Source texts of formatted documents
------------------------------------------------------------
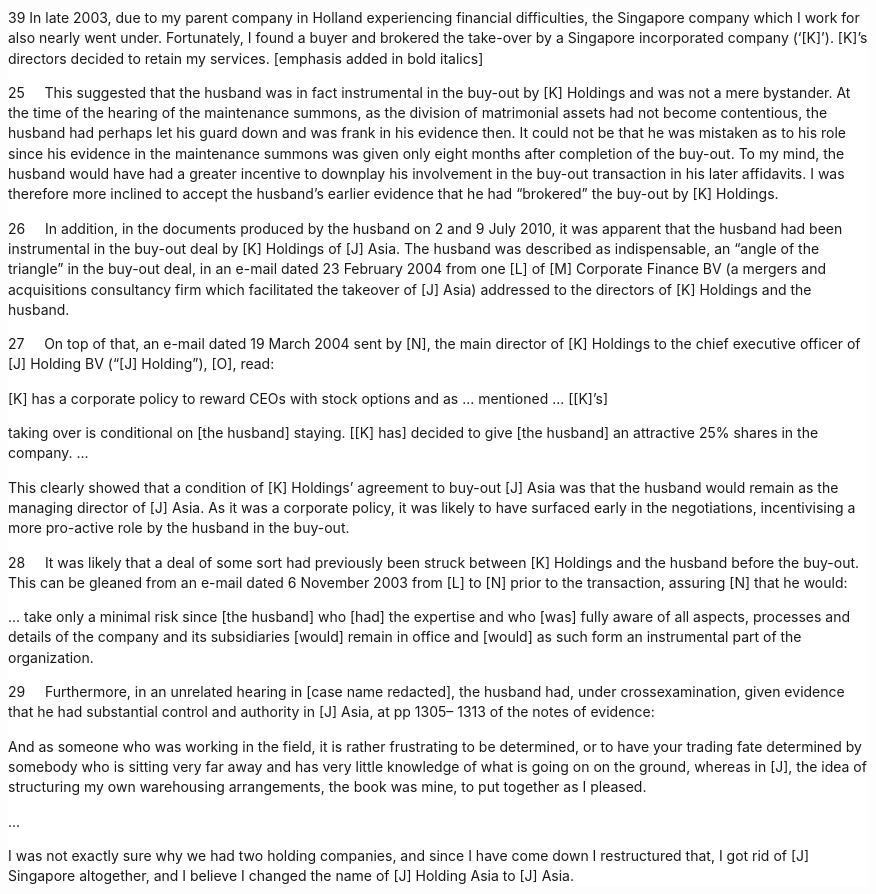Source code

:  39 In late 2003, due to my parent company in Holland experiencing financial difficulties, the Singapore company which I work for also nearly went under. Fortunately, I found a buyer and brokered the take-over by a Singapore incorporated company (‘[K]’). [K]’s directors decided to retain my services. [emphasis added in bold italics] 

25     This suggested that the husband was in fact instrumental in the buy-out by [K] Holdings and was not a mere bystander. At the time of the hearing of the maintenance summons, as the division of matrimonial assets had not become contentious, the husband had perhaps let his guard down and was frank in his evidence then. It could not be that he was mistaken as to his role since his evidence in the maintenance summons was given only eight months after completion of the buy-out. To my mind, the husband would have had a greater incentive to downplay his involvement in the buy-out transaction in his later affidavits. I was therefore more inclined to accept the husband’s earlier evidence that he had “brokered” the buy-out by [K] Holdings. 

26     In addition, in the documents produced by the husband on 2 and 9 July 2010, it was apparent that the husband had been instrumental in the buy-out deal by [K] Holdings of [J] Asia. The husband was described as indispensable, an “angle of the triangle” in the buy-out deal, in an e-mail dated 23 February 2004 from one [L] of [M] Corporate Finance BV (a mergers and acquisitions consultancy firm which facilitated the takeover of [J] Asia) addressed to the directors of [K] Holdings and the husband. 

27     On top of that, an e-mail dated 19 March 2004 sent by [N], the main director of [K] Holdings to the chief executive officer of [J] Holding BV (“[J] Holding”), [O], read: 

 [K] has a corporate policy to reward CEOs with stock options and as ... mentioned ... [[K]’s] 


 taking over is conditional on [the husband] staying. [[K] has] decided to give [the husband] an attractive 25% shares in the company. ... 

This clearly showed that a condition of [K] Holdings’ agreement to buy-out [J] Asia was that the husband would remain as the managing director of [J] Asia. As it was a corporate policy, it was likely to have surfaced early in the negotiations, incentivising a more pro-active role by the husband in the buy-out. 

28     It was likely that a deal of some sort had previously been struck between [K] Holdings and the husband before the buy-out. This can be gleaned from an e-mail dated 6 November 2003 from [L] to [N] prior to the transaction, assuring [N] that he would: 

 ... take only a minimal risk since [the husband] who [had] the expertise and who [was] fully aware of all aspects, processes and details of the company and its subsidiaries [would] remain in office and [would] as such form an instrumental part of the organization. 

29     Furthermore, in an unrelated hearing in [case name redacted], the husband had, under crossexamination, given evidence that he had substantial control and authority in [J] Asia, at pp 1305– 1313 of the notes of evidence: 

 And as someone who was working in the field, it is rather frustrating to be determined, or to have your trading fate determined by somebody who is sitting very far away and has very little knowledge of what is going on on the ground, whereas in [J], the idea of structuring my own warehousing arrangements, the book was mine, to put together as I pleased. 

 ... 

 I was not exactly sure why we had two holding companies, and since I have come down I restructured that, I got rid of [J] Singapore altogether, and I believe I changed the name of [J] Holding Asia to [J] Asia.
------------------------------------------------------------
Work instructions
Go back to the entries above and restate word for word every line from the first through the one that contains "27     On top of", leaving the pictures behind.

Solution to this problem
Source code

:  39 In late 2003, due to my parent company in Holland experiencing financial difficulties, the Singapore company which I work for also nearly went under. Fortunately, I found a buyer and brokered the take-over by a Singapore incorporated company (‘[K]’). [K]’s directors decided to retain my services. [emphasis added in bold italics] 

25     This suggested that the husband was in fact instrumental in the buy-out by [K] Holdings and was not a mere bystander. At the time of the hearing of the maintenance summons, as the division of matrimonial assets had not become contentious, the husband had perhaps let his guard down and was frank in his evidence then. It could not be that he was mistaken as to his role since his evidence in the maintenance summons was given only eight months after completion of the buy-out. To my mind, the husband would have had a greater incentive to downplay his involvement in the buy-out transaction in his later affidavits. I was therefore more inclined to accept the husband’s earlier evidence that he had “brokered” the buy-out by [K] Holdings. 

26     In addition, in the documents produced by the husband on 2 and 9 July 2010, it was apparent that the husband had been instrumental in the buy-out deal by [K] Holdings of [J] Asia. The husband was described as indispensable, an “angle of the triangle” in the buy-out deal, in an e-mail dated 23 February 2004 from one [L] of [M] Corporate Finance BV (a mergers and acquisitions consultancy firm which facilitated the takeover of [J] Asia) addressed to the directors of [K] Holdings and the husband. 

27     On top of that, an e-mail dated 19 March 2004 sent by [N], the main director of [K] Holdings to the chief executive officer of [J] Holding BV (“[J] Holding”), [O], read: 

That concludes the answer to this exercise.